Me encontraba en medio de un asalto en un trasporte público. Podría ser cualquiera pero el desconocido me apuntó a mí y decidió que ese podía ser el último día de mi vida. Al final, gruñó, me dio un empujón y siguió adelante. Gritó al resto de los pasajeros. Unos minutos después, el vehículo se detuvo y la multitud de pasajeros se derramó en la calle, gritando y llorando. No recuerdo haber tomado la decisión consciente de haber bajado también, de haberme unido al coro de risas, llantos y terrores de aquel grupo de sobrevivientes a la violencia cotidiana de mi ciudad. Pero me encontré corriendo, sollozando a gritos, con los dientes apretados. Y tan asustada. Tanto que dolía. Tanto que de pronto nada fue igual ni en mi mente ni en mi manera de ver el mundo.

* Ejercicio 1
Enumere todas las acciones que el relato del asalto atribuye al desconocido.
* Ejercicio 2
Prosiga el relato del asalto a partir de su última oración.
El listado siguiente procede de una fuente distinta.

* Fragmentos del listado
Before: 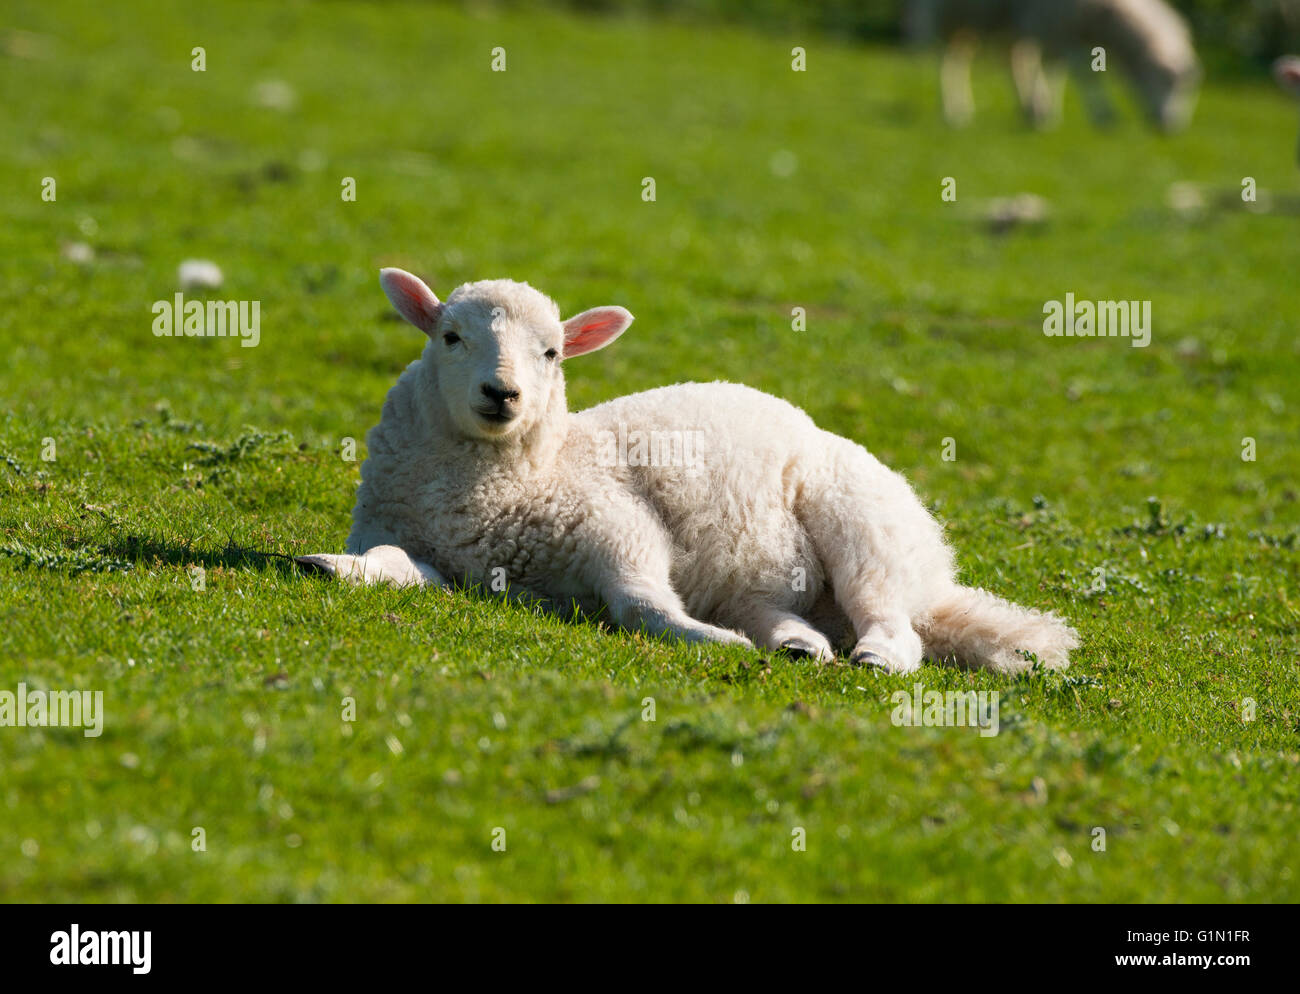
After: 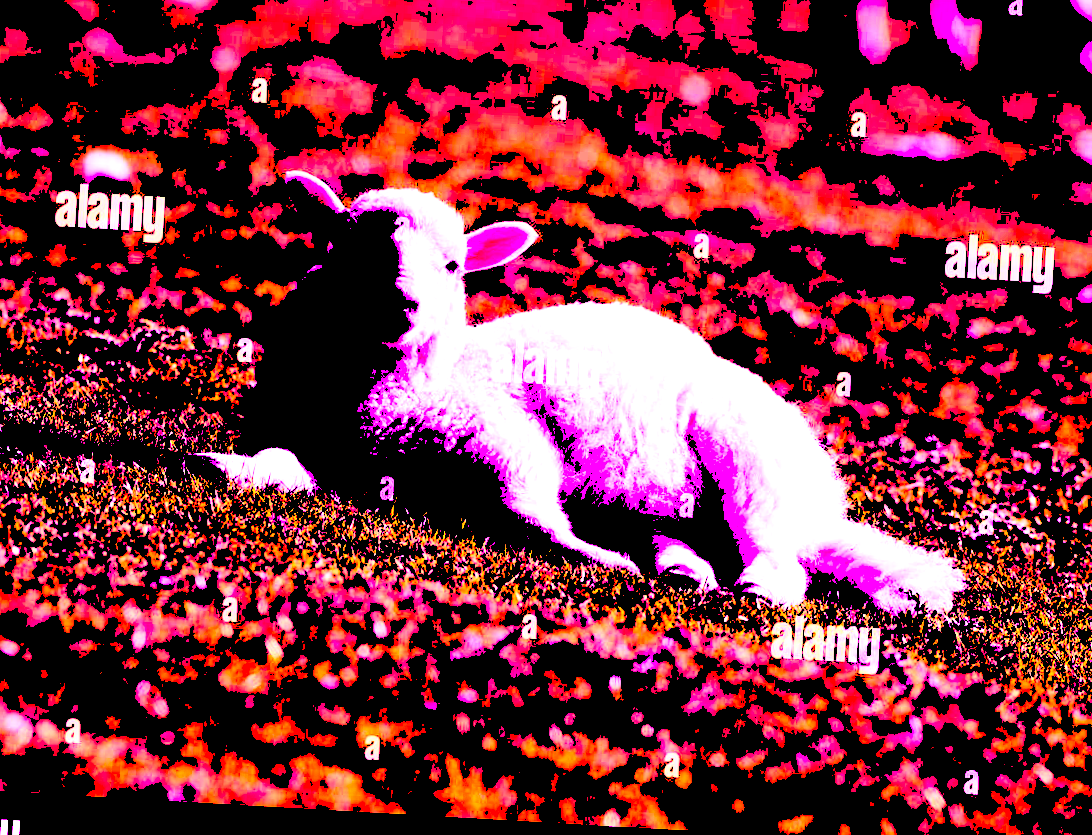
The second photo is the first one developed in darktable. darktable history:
levels: levels [0.246, 0.246, 0.506]
color balance: mode lift, gamma, gain (sRGB), lift [1, 1, 0.101, 1]
crop and rotate: angle -3.27°, left 5.211%, top 5.211%, right 4.607%, bottom 4.607%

* Respuesta 1
- Apuntó a la narradora.
- Decidió que ese podía ser el último día de su vida.
- Gruñó.
- Le dio un empujón.
- Siguió adelante.
- Gritó al resto de los pasajeros.

* Respuesta 2
El mundo contemporáneo está obsesionado con la vida en la misma proporción que con ocultar el hecho de la finitud del ser humano

Pienso en esa sensación con frecuencia. En esa sensación dolor después de una tragedia que no llega a suceder. Lo hago, mientras intento comprender qué ocurre en mi vida, en mi mente, luego de una experiencia semejante. En cómo pudo afectarme esa comprensión completa y profunda de mi mortalidad y el hecho radical, que de hecho, moriré alguna vez. Son ideas en las que casi nadie piensa o no con tanta frecuencia como deberíamos. Mucho menos, desde la perspectiva de que la muerte es quizá la única circunstancia inevitable y definitiva a la que cualquiera puede enfrentarse.

¿Cómo sobrevives a esa conciencia de la muerte? Es una reflexión complicada, sobre todo cuando vives en una cultura que trata de no mirar la muerte o, al menos, de ignorar su realidad física cada vez que puede. El mundo contemporáneo está obsesionado con la vida en la misma proporción que con ocultar el hecho de la finitud del ser humano. Como si la vejez, la debilidad y, al final, la mera desaparición física fueran situaciones dolorosas que deben ocultarse de la mejor manera posible.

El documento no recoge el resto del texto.